作家、ライター、デザイナー、編集者…出版業に携わる人って、もともと自宅で仕事する(≒テレワーク)人が多いのでは? そんなきっかけで生まれたのがこの企画。テレワークの達人たちに仕事術を聞いちゃいましょう! 今回は歴史ジャンルの雑誌や書籍を多く手掛けてきたフリーライターの吉田沙吾さん。
〇第1回は漫画家・みなづきふたご先生でした
スケジュールは家族を優先し、そこから逆算
ーー簡単な自己紹介をお願いします。
吉田 39歳、男、歴史モノの雑誌記事や新書などを執筆するフリーのライターをしています。同居家族は妻と2歳半の息子、あとはペットで文鳥を飼っています。キャリアは13~14年くらいですが、テレワークのような形で仕事をするようになってからは10年くらいです。
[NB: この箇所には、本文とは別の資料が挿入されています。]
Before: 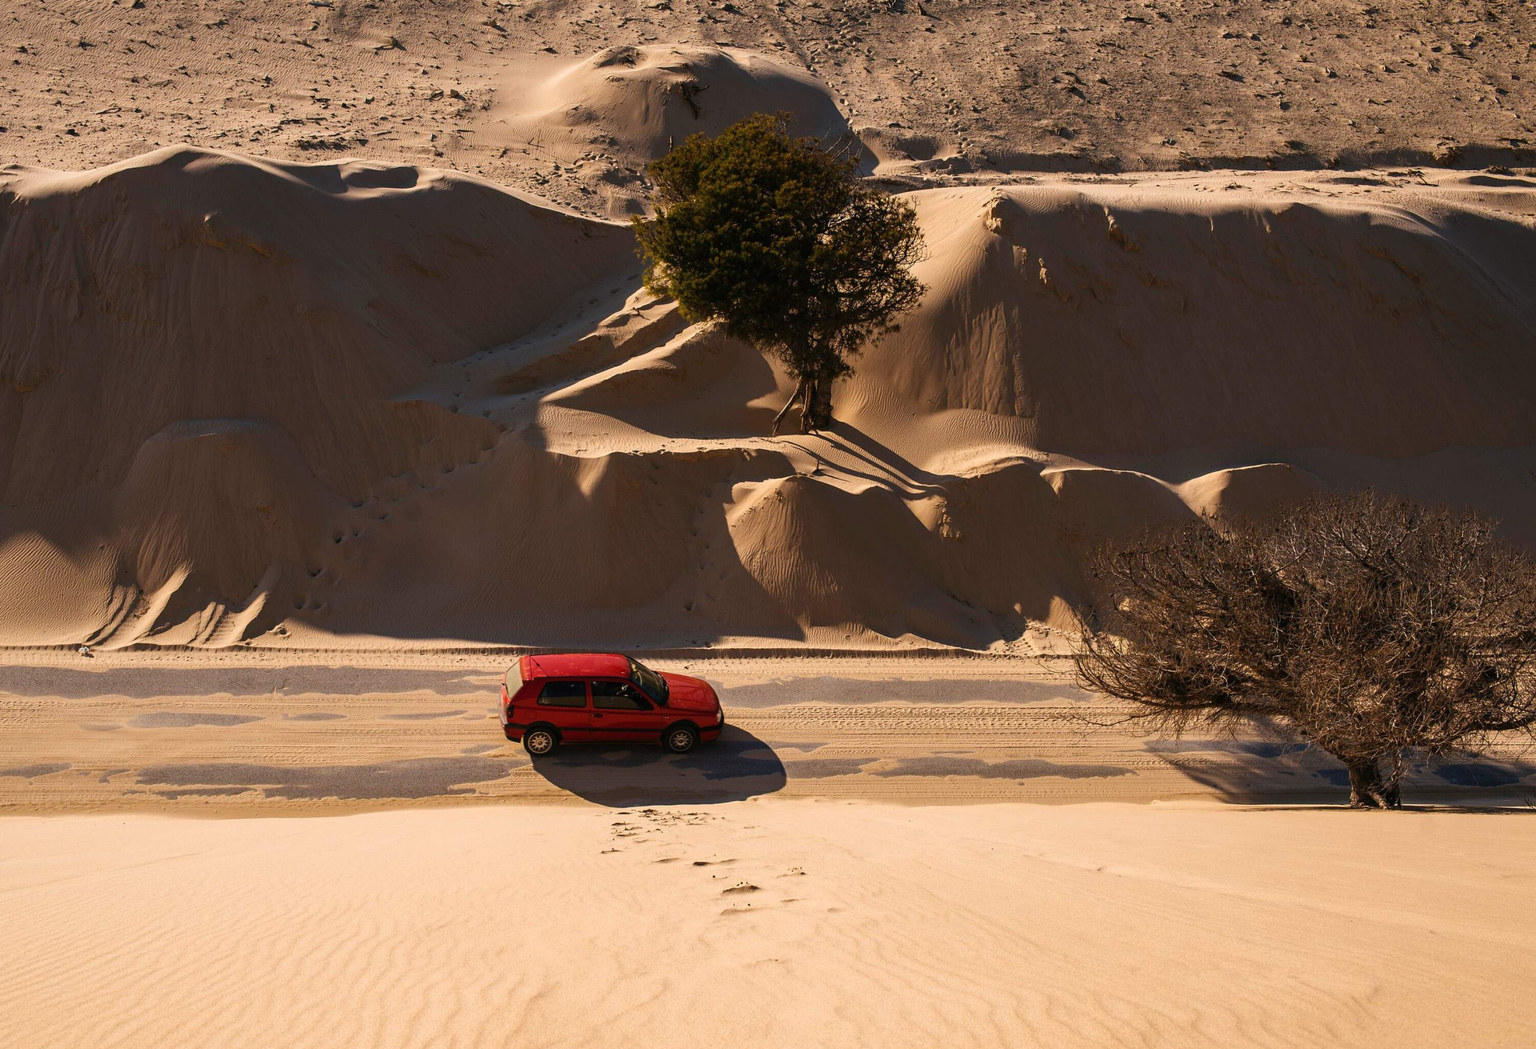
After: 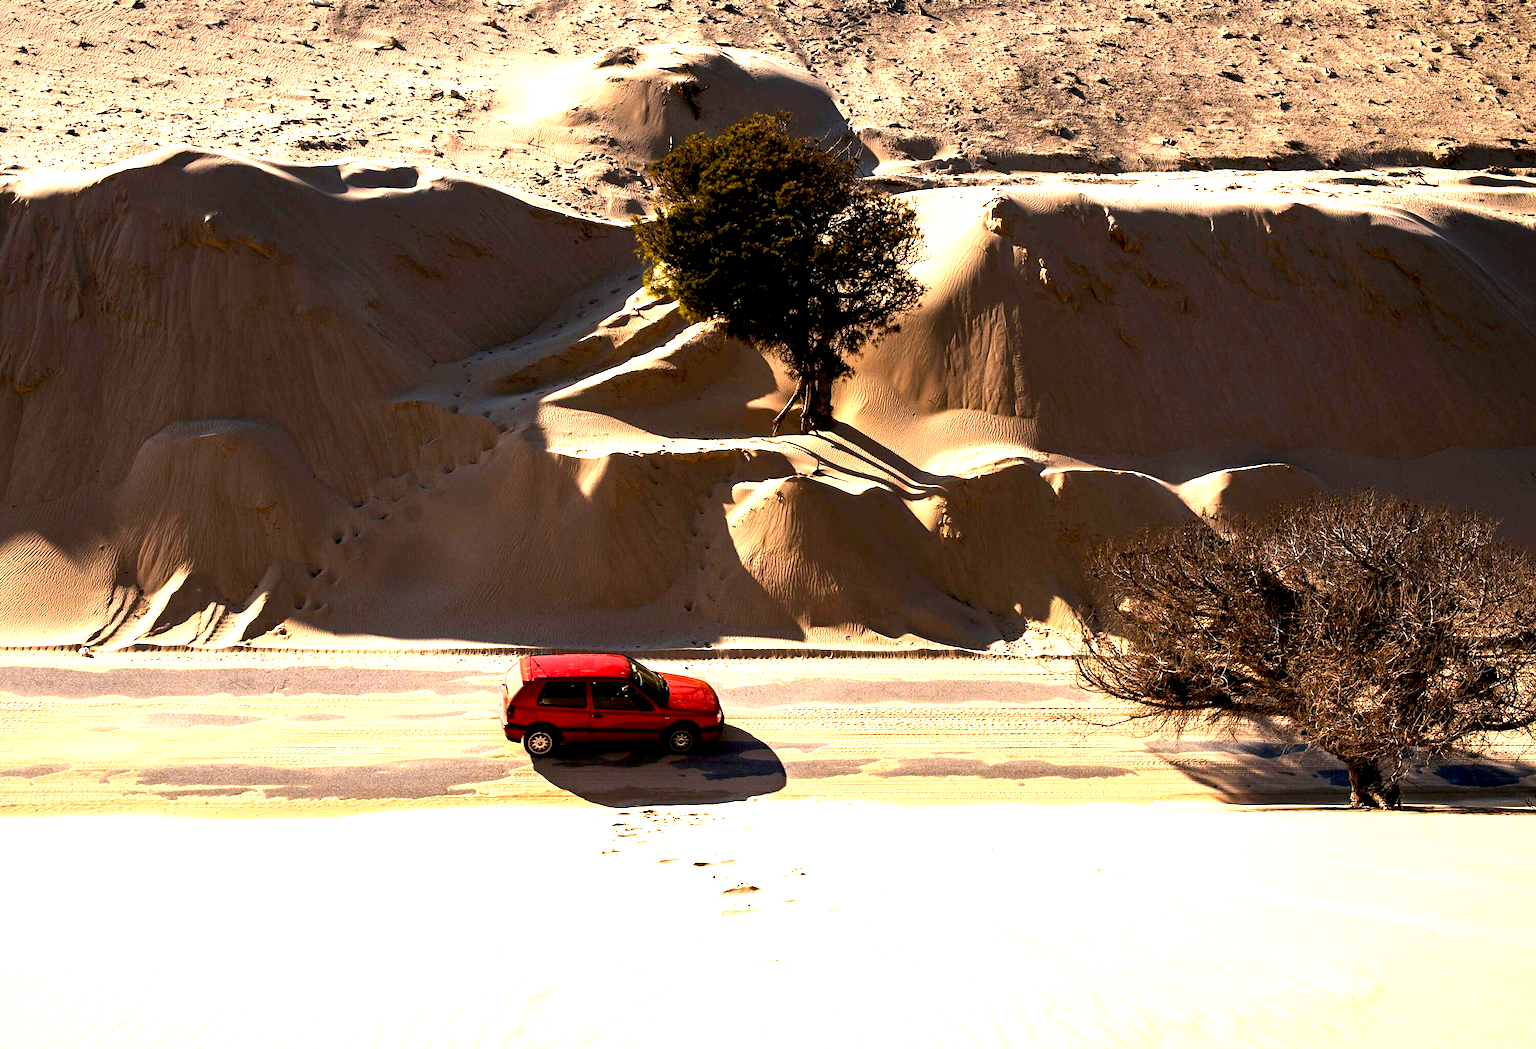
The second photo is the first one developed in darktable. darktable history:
tone equalizer: -8 EV -0.721 EV, -7 EV -0.682 EV, -6 EV -0.57 EV, -5 EV -0.386 EV, -3 EV 0.377 EV, -2 EV 0.6 EV, -1 EV 0.693 EV, +0 EV 0.764 EV, edges refinement/feathering 500, mask exposure compensation -1.57 EV, preserve details no
exposure: black level correction 0.01, exposure 1 EV, compensate highlight preservation false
ーーテレワーク10年戦士! 今日は勉強させていただきます。まず、1日の作業時間はどれくらいでしょうか。
吉田 締め切り前とそれ以外の時期で大きく差が出るのですが、平均的すると1人暮らしの頃は10時間以上、結婚してからは8時間、子供が生まれてからは7時間作業できればいいほうです。子供を保育園に預けられていないこともあって、コロナ以前から家で育児をしながら仕事の時間を確保することに苦戦しています。どのような理由であれ「寝た子を起こす」ことになってしまうと、作業時間はマイナス2時間になります。
ーー自分はまだ独身なのですが、お子様がいるだけでそんなに減るものですか。タイムテーブルはどんな感じですか。
吉田 自分で意識的に時間を区切ってスケジュールを立てているというよりも、食事や子供の外出・昼寝など家族のスケジュール中心に動いているという感じです。育児しながらの在宅ワークはイレギュラーな事態が多いので、どうしても仕事は夜中が中心になります。日中で集中して仕事ができるのは、妻の仕事が休みの日か、子供が昼寝している時間帯くらいです。
「時間を区切る」というよりも「区切られた3時間」を、どう有効に活用してやろうかと日々考えています。これを書いている今(昼前)まさに、息子が叫び声をあげて仕事部屋に突入してきました。この手のイベントは嫌ではないです。むしろ育児しながらの在宅ワークの醍醐味かと。仕事は夜中が“本番”だと腹をくくればそれほどストレスも感じません。
ーーお子様の乱入も醍醐味とは。家事・育児についてはどれくらい協力しているのでしょう。
吉田 在宅で仕事をする場合、「妻の家事・育児に協力する」という意識ではなく、「妻と家事・育児を分担する」という意識でいたほうが、お互いストレスなく過ごせると思います。我が家の場合、夫婦共働きでお互い家事・育児をすることが当たり前になっているので、大体5:5くらいの役割分担になっていると思います。締め切り等の事情で自分の仕事を優先したい時は、ある程度は妻に家事・育児をお願いします。反対に妻の仕事が忙しい時にはその逆になります。
いずれにせよ「家庭外の仕事の負担が増えた分、普段自分がやっている家庭内の仕事を相手にお願いする」という形になり、「仕事+家事+育児」のトータルで見ると分担比率は5:5のままなので、お互い気分的にも納得しやすいように思います。